Your understanding of the goals of the repo is roughly correct, but there are two subtle differences.

  1. Potentially the most important difference is the popular API to solve this problem, which uses the writeHEIFRepresentation function, is a private and undocumented function _for this specific purpose). It's very hard to do fine-grained control on the options on the specific gain maps, among other options. And it's also not guaranteed that this function will work for this purpose in the future. This repo aims to solve this problem by completely using a set of lower-level documented functions (from WWDC '23) to provide better controllability and reliability to the overall functionality.

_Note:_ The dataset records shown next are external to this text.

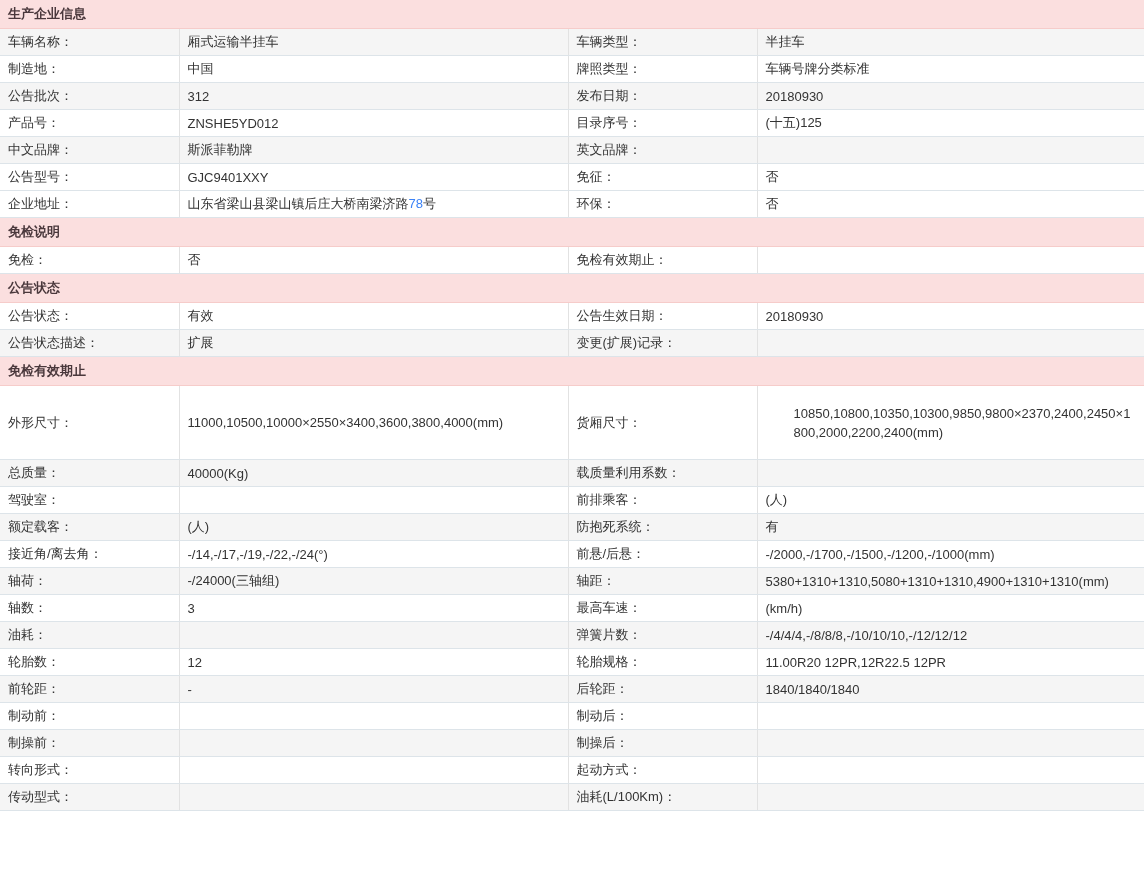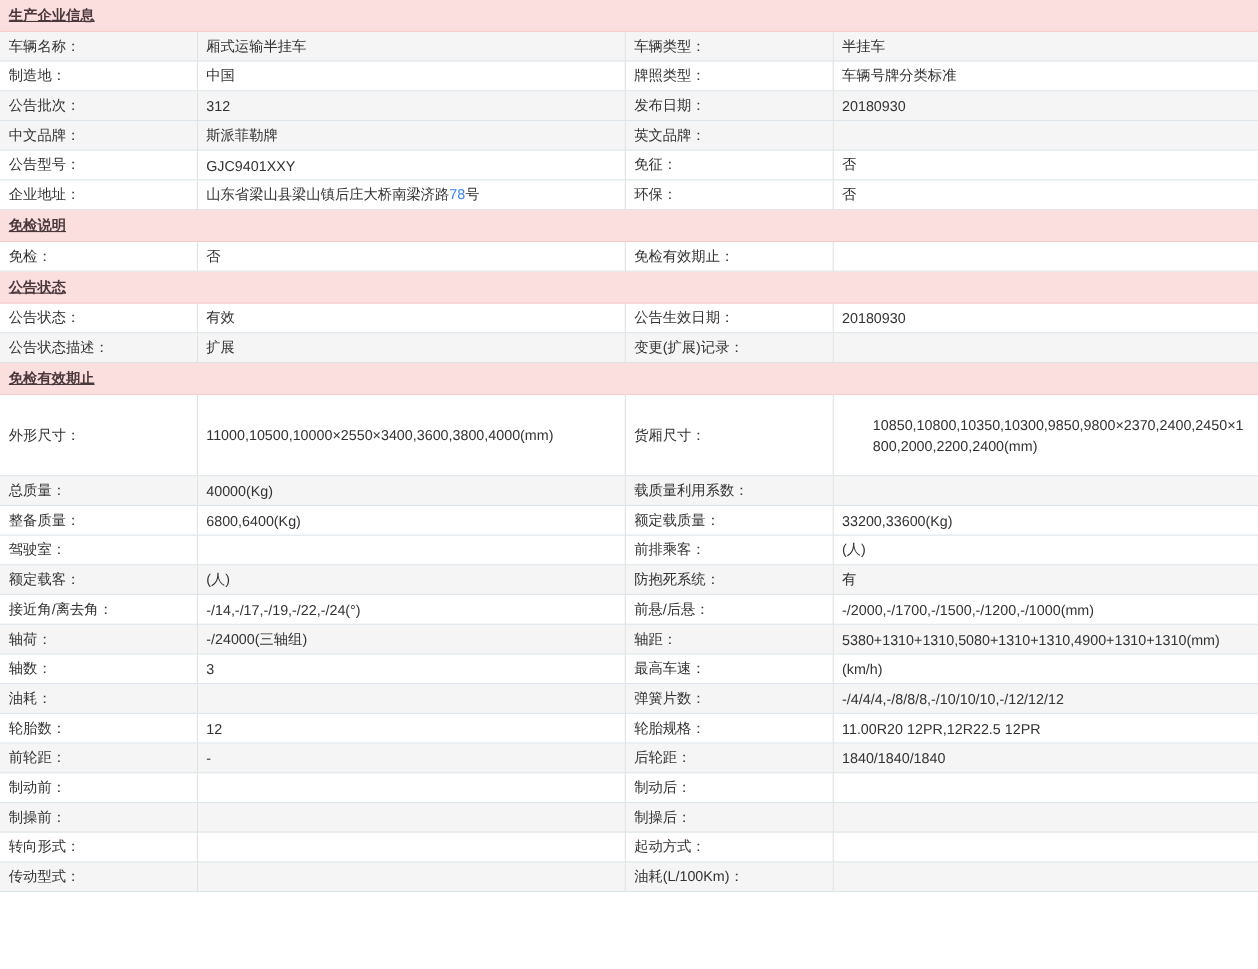--- a/index.html
+++ b/index.html
@@ -1,20 +1,20 @@
 <!DOCTYPE html>
 <html><head>
 <meta charset="utf-8">
 <style>
   html,body{margin:0;padding:0;background:#fff;}
   body{font-family:"Liberation Sans","DejaVu Sans",sans-serif;font-size:13px;color:#333;}
   #doc{width:1144px;height:881px;overflow:hidden;background:#fff;}
   .section-header{
     background:#fbdfdf;color:#4a383c;font-weight:bold;font-size:13px;
-    height:28px;line-height:28px;padding:0 8px;border-bottom:1px solid #f6ccca;text-decoration:underline;
+    height:28px;line-height:28px;padding:0 8px;border-bottom:1px solid #f6ccca;
   }
   table.grid{border-collapse:collapse;table-layout:fixed;width:1144px;}
   table.grid td{
     height:26px;padding:0 8px;vertical-align:middle;
     border-bottom:1px solid #dde4e9;
     overflow:hidden;white-space:nowrap;
   }
   td.c1,td.c2,td.c3{border-right:1px solid #e2e2e2;}
   tr.alt{background:#f5f5f5;padding-left:28px;}
   tr.tall td{height:63px;}
@@ -46,20 +46,26 @@
           <td class="c2">中国</td>
           <td class="c3">牌照类型：</td>
           <td class="c4">车辆号牌分类标准</td>
         </tr>
         <tr class="alt">
           <td class="c1">公告批次：</td>
           <td class="c2">312</td>
           <td class="c3">发布日期：</td>
           <td class="c4">20180930</td>
         </tr>
+        <tr>
+          <td class="c1">产品号：</td>
+          <td class="c2">ZNSHE5YD012</td>
+          <td class="c3">目录序号：</td>
+          <td class="c4">(十五)125</td>
+        </tr>
         <tr class="alt">
           <td class="c1">中文品牌：</td>
           <td class="c2">斯派菲勒牌</td>
           <td class="c3">英文品牌：</td>
           <td class="c4"></td>
         </tr>
         <tr>
           <td class="c1">公告型号：</td>
           <td class="c2">GJC9401XXY</td>
           <td class="c3">免征：</td>
@@ -128,26 +134,20 @@
           <td class="c3">货厢尺寸：</td>
           <td class="c4">10850,10800,10350,10300,9850,9800×2370,2400,2450×1800,2000,2200,2400(mm)</td>
         </tr>
         <tr class="alt">
           <td class="c1">总质量：</td>
           <td class="c2">40000(Kg)</td>
           <td class="c3">载质量利用系数：</td>
           <td class="c4"></td>
         </tr>
         <tr>
-          <td class="c1">整备质量：</td>
-          <td class="c2">6800,6400(Kg)</td>
-          <td class="c3">额定载质量：</td>
-          <td class="c4">33200,33600(Kg)</td>
-        </tr>
-        <tr>
           <td class="c1">驾驶室：</td>
           <td class="c2"></td>
           <td class="c3">前排乘客：</td>
           <td class="c4">(人)</td>
         </tr>
         <tr class="alt">
           <td class="c1">额定载客：</td>
           <td class="c2">(人)</td>
           <td class="c3">防抱死系统：</td>
           <td class="c4">有</td>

  2. The provided code is not to turn an Adobe-compatible HDR image into an iOS-compatible image. It is one level lower than that. For example, you can use any base image and any gain map image calculated by you, even when these two are unrelated, to get an iOS-compatible image. This can lead to some very interesting applications, such as something like Dolby Vision but for HDR photos, so that you can completely control how the HDR photo looks like in SDR environments.

If you have interest in having more research on that, the readme file may be a good starting point. And thanks again for the comment!